Page text:
In remarks after the performance, Koresh Dance Company artistic director and choreographer Ronan (Roni) Koresh said that this new full-length work, Darkness Dancing into Pieces, was deeply personal to him, though the audience could interpret it to reflect on their own personal dark times. But he dedicated the piece to the victims of the deadly terrorist attack on the Nova Music Festival, and the reference was impossible to miss. As I sat in the audience, I kept thinking about a saying often used by writers (and variously attributed) that writing is easy: just open a vein and bleed on the page. The same can be said of choreographers, who do their bleeding on the stage. Darkness was unrelenting, and we shared Koresh’s anguish through his choreography.
Terror and grief
Koresh divided Darkness into nine parts, with titles like “Darkness” and “Depravity,” but also “Points of Light” and “We Shall Dance Again.” Fittingly, “Darkness” opened the scene: Mia Davis, in a thigh-length white shirt, ran frantically across the stage. At the back of the stage, dancers in rusty tops and loose pants lurked ominously in the shadows, while Sage DeAgro-Ruopp’s music shifted from guitar and voice to a driving, urgent beat, like a clock ticking down. More dancers in white entered, with the sounds of gunshots and falling bombs in the music’s foreground. They raised their arms, elbows bent in a classic “hands up” pose, and pushed as if shoving away some attacker. They fell as if dead, then rose, and fell again.

Task to complete:
Answer the following from the review of Darkness Dancing into Pieces.
(a) To whom did Koresh dedicate the piece?
(b) How many parts is the work divided into?
(c) Whose music accompanies the work?

Stored data:
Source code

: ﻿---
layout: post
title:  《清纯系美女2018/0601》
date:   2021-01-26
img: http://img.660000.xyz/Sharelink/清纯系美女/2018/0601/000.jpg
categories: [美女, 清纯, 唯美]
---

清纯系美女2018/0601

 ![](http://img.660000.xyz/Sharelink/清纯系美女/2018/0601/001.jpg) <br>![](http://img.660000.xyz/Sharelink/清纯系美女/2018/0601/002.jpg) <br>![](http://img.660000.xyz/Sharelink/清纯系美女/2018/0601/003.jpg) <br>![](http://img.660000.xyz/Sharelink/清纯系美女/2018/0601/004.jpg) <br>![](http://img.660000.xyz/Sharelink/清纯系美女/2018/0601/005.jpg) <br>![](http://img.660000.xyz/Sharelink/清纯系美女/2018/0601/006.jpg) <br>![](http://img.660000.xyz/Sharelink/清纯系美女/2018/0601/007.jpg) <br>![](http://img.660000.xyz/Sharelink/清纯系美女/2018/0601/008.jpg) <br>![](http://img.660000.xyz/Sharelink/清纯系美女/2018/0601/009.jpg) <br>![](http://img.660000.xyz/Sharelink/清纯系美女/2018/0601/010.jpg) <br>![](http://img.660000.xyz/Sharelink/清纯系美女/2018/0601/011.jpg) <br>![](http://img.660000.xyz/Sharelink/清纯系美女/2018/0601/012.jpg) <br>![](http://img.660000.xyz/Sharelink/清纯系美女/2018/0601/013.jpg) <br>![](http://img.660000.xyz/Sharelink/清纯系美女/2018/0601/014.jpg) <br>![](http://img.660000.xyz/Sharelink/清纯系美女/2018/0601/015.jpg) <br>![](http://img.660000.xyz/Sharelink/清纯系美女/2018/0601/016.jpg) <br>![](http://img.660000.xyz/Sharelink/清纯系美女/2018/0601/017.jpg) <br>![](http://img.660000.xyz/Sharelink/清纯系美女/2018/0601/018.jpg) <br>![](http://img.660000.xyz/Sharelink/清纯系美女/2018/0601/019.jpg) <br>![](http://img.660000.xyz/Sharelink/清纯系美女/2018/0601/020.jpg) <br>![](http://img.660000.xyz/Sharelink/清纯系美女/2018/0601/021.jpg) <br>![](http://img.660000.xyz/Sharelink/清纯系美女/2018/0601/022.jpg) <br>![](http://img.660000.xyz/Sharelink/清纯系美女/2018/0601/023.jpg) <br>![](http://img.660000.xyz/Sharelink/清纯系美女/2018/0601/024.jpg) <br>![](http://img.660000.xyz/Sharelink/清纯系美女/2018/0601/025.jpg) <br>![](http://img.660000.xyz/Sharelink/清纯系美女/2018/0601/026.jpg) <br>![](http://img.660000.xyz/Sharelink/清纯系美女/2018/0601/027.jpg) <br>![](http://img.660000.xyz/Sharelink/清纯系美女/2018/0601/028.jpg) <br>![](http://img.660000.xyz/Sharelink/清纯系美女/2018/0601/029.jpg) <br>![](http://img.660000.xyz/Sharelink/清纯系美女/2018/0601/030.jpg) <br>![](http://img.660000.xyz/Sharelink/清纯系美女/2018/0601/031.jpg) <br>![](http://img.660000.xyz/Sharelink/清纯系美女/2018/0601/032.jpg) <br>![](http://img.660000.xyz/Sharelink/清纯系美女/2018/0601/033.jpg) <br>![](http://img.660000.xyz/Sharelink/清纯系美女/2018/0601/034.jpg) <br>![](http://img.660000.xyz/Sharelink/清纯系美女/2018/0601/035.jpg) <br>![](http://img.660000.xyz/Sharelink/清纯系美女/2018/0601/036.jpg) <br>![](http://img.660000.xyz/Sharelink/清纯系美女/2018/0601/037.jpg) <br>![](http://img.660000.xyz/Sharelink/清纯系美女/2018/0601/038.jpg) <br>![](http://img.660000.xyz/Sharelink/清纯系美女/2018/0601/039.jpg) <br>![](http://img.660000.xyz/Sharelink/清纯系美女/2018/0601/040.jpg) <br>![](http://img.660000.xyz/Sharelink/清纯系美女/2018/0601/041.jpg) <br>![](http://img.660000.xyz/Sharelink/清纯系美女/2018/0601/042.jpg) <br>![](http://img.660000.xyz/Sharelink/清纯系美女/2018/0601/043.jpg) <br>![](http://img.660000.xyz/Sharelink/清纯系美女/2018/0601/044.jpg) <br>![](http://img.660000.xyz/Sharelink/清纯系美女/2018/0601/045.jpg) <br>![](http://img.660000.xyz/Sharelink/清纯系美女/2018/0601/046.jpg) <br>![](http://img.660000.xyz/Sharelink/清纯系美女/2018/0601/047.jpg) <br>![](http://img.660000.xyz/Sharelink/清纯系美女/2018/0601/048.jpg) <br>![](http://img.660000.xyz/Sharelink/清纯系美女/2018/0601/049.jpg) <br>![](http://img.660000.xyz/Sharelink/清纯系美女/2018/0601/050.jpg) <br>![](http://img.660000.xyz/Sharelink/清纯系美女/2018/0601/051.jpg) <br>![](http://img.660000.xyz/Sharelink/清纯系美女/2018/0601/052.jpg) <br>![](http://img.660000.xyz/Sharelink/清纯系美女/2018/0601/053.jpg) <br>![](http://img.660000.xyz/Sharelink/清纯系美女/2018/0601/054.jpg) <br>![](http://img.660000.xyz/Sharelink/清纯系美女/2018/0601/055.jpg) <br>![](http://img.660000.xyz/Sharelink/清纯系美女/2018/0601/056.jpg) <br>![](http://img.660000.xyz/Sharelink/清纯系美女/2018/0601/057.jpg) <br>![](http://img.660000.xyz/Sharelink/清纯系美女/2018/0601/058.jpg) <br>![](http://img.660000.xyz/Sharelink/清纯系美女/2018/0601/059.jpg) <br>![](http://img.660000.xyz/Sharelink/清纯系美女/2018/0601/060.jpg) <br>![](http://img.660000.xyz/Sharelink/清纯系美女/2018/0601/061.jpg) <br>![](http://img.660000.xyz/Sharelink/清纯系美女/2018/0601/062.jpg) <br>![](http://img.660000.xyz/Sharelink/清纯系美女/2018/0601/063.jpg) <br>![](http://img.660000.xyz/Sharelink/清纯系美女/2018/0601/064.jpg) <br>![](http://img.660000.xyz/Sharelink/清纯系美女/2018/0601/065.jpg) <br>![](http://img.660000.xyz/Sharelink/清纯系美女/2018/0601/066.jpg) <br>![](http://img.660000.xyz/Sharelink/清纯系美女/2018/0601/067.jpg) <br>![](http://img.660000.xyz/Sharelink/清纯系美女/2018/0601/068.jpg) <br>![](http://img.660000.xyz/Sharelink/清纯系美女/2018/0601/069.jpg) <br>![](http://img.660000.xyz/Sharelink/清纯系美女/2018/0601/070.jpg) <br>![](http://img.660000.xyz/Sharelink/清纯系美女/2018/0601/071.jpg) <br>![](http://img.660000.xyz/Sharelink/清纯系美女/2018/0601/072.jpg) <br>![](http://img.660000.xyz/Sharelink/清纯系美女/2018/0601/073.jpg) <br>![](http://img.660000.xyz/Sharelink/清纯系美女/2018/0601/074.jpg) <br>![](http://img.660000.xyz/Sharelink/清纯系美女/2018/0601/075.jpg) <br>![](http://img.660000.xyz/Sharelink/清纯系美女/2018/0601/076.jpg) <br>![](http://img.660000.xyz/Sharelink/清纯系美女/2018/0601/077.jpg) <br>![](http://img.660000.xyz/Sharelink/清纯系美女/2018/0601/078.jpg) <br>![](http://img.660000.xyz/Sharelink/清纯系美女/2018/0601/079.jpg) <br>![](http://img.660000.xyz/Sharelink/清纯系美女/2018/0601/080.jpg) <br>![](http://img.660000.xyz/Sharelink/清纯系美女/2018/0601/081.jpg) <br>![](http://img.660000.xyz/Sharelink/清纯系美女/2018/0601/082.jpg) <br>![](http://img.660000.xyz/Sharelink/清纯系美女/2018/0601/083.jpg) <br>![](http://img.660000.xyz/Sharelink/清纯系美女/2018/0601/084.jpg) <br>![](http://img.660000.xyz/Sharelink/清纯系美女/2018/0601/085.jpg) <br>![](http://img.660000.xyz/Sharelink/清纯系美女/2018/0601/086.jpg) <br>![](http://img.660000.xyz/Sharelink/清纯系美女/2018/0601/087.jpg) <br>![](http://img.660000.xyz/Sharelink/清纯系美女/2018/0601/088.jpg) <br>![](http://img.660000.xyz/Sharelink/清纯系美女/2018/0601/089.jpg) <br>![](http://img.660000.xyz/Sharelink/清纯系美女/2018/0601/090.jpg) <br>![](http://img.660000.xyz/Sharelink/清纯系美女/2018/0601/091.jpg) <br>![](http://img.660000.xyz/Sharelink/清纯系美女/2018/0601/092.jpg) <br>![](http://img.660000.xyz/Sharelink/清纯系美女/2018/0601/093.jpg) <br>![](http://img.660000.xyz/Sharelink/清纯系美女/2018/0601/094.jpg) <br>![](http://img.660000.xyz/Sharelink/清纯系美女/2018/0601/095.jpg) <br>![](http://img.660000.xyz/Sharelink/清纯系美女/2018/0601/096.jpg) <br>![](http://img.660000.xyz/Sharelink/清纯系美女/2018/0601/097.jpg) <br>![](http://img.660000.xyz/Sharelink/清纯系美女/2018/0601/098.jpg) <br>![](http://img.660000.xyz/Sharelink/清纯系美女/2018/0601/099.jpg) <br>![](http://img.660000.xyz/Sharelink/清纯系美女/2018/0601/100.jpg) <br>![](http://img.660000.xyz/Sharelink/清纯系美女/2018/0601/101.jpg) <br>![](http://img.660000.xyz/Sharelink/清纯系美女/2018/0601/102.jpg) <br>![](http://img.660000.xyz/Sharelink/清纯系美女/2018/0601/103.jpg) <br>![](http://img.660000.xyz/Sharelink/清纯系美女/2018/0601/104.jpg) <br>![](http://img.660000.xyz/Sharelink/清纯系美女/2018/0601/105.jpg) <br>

Expected answer:
(a) The victims of the deadly terrorist attack on the Nova Music Festival
(b) Nine
(c) Sage DeAgro-Ruopp's